3 主要海運国の海運助成策


  主要海運国の多くは,それぞれの国の事情を反映して,自国商船隊の強化,国内造船所の保護育成,特定航路の権益維持,国際収支対策,軍事国防政策などの観点から,直接ないし間接の海運助成策を講じている。その概要は 〔II−(I)−4表〕にみられるとおりである。
  最近1年間の各国の海運助成策を概観すると,米国および英国の2国において注目すべき政策の変更がみられる。すなわち,44年10月に発表された米国の新海運政策と44年11月より適用されることとなつた米国の建造補助金交付基準の改訂である。

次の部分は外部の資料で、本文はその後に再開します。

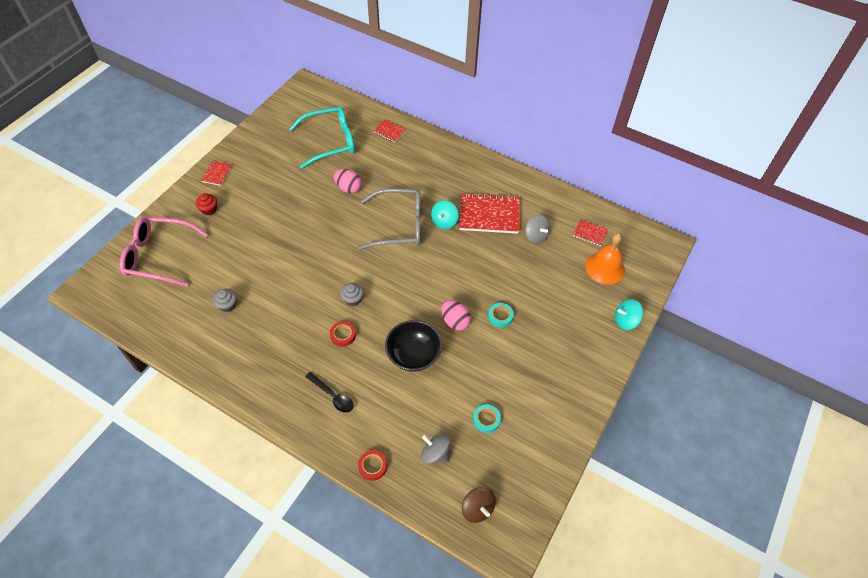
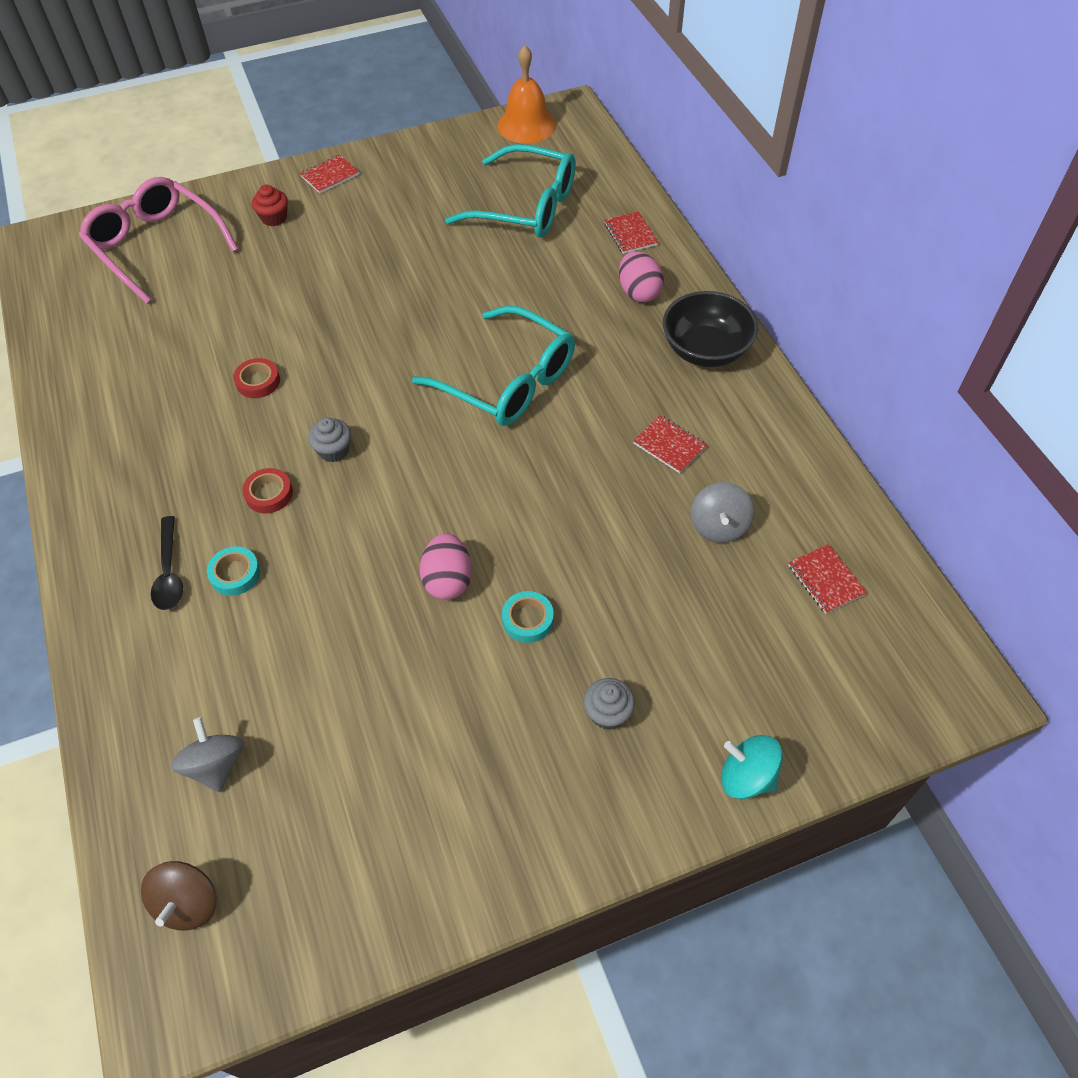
camera: 40 degrees right, 0 degrees up
(227, 305) = (169, 358): grey cupcake -> grey cupcake (608, 713)
(348, 188) = (486, 286): pink egg -> pink egg (638, 292)
(372, 466) = (116, 715): red tape -> red tape (258, 382)
(399, 225) = (508, 381): grey glasses -> turquoise glasses
(413, 355) = (336, 589): black bowl -> black bowl (705, 350)
(444, 222) = (583, 415): turquoise spinning top -> none
(486, 420) = (342, 770): turquoise tape -> turquoise tape (235, 574)
(489, 215) = (669, 445): red notebook -> red notebook, size x0.49
(605, 268) = (797, 657): orange bell -> orange bell (526, 125)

以下その概要を述べる。

(1) 米国の新海運政策

  従来の米国の海運助成策は,定期船に対する建造差額補助ならびに運航補助が中心であつたが,新海運政策は,これまでの助成案をさらに一歩押しすすめるかたちで,助成対象を定期船以外の船種にも拡大し,1980年度までの10年間,毎年30隻の外航船舶の建造を実施せんとするきわめて意欲的なものとなつている(旧建造補助年間約10隻)。
  この新政策の意図するところは,(イ)老朽化した米国商船隊の近代化(米国商船隊の約4分の3が船令20年以上)と米国船による積取比率の大幅向上,(ロ)割高な運航費負担軽減による米国商船隊の対外競争力の強化,(ハ)標準船型の量産による米国造船所の生産性向上などにあり,今後わが国海運にも影響するところ少なくないものと思われる。
  なお,本計画実施にともなう建造差額補助及び運航補助の額は,10年間に約38億ドルに達するものと見込まれており,また,造船水準引上げによる政府保証抵当融資の最高限度額は,現在の10億ドルから30億ドルに引上げられる見込みである。

(2) 英国の建造補助金交付基準の改訂

  英国の建造補助金は,英国籍を有する法人あるいは個人が船舶投資を行なつた場合に交付される制度であつたため,外国の会社が支配するペーパーカンパニーが外国造船所に発注した船舶にも支給されていたが,44年11月より,補助金支出が英国の国際収支に寄与するかどうかという国際収支貢献度基準が適用されることとなつたため,ペーパーカンパニーの船舶建造あるいは,外国造船所への発注が大幅に規制されることとなつた。
  また,この措置に関連して,英国造船所に発注する英国船主に対する低利融資の政府保証限度額が,4億ポンドから6億ポンド(約5,180億円)に増額するよう検討されている。